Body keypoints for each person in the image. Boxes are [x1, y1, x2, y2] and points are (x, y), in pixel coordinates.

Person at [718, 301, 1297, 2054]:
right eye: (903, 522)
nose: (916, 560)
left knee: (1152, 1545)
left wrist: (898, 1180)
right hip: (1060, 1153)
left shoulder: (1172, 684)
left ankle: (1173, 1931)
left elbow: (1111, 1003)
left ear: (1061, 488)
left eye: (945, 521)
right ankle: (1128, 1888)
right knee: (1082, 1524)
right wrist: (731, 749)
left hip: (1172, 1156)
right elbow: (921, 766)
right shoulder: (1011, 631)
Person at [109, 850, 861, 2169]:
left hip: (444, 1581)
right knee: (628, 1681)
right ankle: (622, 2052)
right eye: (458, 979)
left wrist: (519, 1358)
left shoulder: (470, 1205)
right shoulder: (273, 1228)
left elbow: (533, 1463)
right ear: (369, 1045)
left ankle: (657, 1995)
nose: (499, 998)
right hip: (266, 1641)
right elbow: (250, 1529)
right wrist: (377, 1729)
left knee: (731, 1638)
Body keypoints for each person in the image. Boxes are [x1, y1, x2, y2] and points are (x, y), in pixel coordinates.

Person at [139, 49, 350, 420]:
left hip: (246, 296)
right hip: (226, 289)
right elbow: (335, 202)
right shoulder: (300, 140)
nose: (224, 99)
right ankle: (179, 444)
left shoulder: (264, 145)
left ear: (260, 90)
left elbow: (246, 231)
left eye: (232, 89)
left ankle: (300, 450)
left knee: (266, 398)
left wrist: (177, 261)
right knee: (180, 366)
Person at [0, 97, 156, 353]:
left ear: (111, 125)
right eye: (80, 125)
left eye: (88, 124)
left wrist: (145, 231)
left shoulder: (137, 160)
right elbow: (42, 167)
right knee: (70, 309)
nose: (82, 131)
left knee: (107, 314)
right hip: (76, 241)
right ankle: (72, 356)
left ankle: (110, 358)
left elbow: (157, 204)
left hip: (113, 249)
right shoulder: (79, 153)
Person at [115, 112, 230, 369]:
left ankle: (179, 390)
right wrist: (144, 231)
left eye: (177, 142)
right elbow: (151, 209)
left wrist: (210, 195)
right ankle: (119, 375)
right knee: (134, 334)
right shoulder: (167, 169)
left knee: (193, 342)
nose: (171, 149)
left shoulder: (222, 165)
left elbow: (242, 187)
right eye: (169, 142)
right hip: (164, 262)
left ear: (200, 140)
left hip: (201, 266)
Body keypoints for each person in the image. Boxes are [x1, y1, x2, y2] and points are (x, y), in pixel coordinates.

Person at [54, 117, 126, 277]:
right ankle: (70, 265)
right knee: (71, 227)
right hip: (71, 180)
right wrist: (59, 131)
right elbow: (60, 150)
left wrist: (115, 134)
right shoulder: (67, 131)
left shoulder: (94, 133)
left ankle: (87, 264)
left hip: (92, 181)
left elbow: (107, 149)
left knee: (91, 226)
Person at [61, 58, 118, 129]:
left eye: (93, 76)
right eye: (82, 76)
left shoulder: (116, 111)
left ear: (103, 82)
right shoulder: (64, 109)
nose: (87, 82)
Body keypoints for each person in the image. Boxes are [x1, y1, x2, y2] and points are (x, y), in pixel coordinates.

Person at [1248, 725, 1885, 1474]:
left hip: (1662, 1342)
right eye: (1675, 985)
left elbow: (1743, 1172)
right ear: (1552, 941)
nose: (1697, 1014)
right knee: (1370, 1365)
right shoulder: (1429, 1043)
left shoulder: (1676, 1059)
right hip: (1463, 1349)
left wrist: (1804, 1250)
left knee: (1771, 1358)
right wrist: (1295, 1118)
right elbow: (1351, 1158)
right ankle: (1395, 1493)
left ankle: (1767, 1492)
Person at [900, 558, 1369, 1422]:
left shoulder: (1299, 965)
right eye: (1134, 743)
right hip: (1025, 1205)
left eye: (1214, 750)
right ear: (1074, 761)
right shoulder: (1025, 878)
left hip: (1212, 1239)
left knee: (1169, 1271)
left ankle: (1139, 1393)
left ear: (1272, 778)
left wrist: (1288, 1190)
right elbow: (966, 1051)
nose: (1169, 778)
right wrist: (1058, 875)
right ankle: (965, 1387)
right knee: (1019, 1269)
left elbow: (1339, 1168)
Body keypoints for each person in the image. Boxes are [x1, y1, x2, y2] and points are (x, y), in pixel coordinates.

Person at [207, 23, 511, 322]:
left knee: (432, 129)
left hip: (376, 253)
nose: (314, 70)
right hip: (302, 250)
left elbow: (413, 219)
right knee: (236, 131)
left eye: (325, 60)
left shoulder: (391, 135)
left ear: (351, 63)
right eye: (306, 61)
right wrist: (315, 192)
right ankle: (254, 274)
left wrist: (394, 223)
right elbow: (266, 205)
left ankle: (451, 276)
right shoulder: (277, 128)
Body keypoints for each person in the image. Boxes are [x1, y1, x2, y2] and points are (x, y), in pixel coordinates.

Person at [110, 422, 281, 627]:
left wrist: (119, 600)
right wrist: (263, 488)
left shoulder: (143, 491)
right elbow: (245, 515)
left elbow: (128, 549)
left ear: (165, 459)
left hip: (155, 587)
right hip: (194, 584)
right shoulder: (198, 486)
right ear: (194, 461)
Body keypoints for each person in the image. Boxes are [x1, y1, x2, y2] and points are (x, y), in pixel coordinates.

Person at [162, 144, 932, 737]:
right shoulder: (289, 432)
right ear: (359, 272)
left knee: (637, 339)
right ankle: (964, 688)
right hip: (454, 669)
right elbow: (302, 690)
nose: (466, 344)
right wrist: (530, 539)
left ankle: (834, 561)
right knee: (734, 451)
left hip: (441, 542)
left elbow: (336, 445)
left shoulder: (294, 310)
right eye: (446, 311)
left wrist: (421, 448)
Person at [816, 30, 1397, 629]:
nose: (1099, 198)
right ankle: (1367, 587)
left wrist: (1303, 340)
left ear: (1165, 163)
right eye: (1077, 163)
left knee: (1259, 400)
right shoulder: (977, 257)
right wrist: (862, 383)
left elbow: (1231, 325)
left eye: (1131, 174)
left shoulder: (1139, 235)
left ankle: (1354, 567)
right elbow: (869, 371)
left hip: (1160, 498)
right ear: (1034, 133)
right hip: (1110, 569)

#####

* [WORK REQUIRED]
Beginning with the line containing "right hip: (194, 584)" and ending with the line containing "nose: (466, 344)", extract those lines exactly from the listing above, and only those.

* [EXPECTED ANSWER]
right hip: (194, 584)
right shoulder: (198, 486)
right ear: (194, 461)
Body keypoints for each person in the image. Boxes are [x1, y1, x2, y2] and points are (x, y), in pixel coordinates.

Person at [162, 144, 932, 737]:
right shoulder: (289, 432)
right ear: (359, 272)
left knee: (637, 339)
right ankle: (964, 688)
right hip: (454, 669)
right elbow: (302, 690)
nose: (466, 344)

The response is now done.